Many children are eligible for type 2 diabetes screening, but few test positive for prediabetes or diabetes, according to a study published online Aug. 10 in Pediatrics.
Amelia S. Wallace, from the Johns Hopkins Bloomberg School of Public Health in Baltimore, and colleagues conducted a cross-sectional analysis involving 14,119 youth aged 10 to 19 years in the 1999 to 2016 National Health and Nutrition Examination Survey. The authors evaluated the performance of the American Diabetes Association risk-based screening criteria, as well as the performance of current clinical definitions of prediabetes and diabetes based on hemoglobin A1c (HbA1c) and fasting plasma glucose (FPG) for identifying high cardiometabolic risk.

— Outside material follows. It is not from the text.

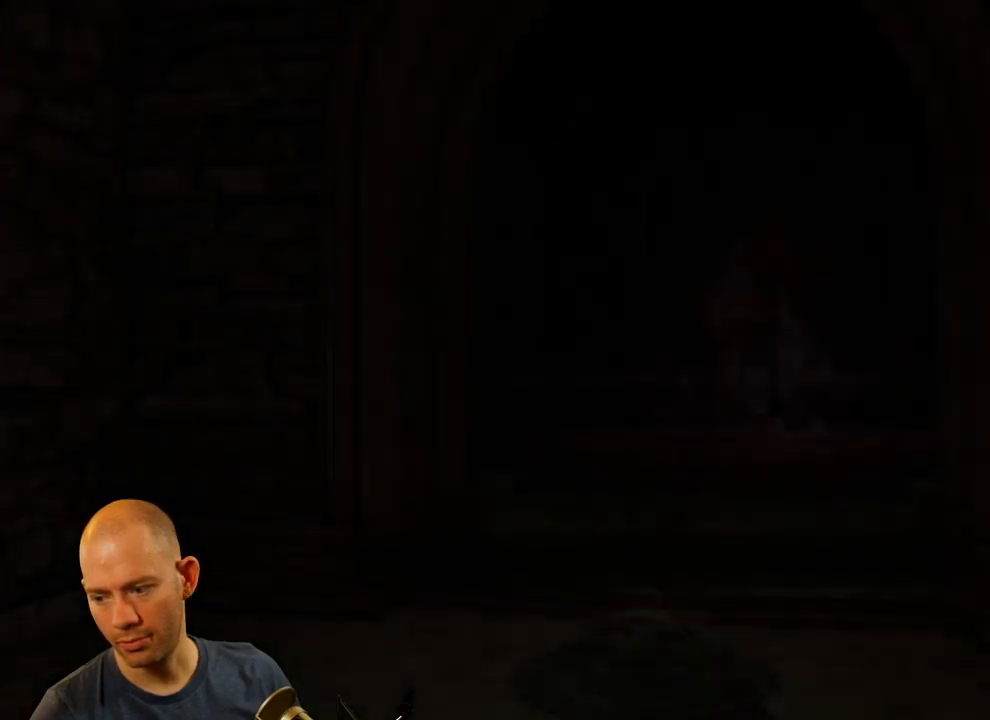
{"buttons": [], "left_stick": "center", "right_stick": "center", "events": [[150, "L2", "up"], [250, "L2", "down"], [350, "R1", "up"], [400, "L2", "up"]]}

The researchers found that 25.5 percent of U.S. youth were eligible for screening. The sensitivity and specificity of the screening criteria for detecting any hyperglycemia were low for HbA1c ≥5.7 percent (55.5 and 76.3 percent, respectively) and FPG ≥100 mg/dL (35.8 and 77.1 percent, respectively). Confirmed undiagnosed diabetes was seen rarely (<0.5 percent of youth). More than 85 percent of diabetes cases were diagnosed. Consistently stronger and more specific associations with cardiometabolic risk were seen for HbA1c-defined hyperglycemia (specificity, 98.6 percent; sensitivity, 4.0 percent) than with FPG-defined hyperglycemia (specificity, 90.1 percent; sensitivity, 19.4 percent).
“The current screening approach targets a large number of children and adolescents, whereas few will test positive for diabetes or prediabetes, and a substantial number of children with hyperglycemia may be missed,” the authors write.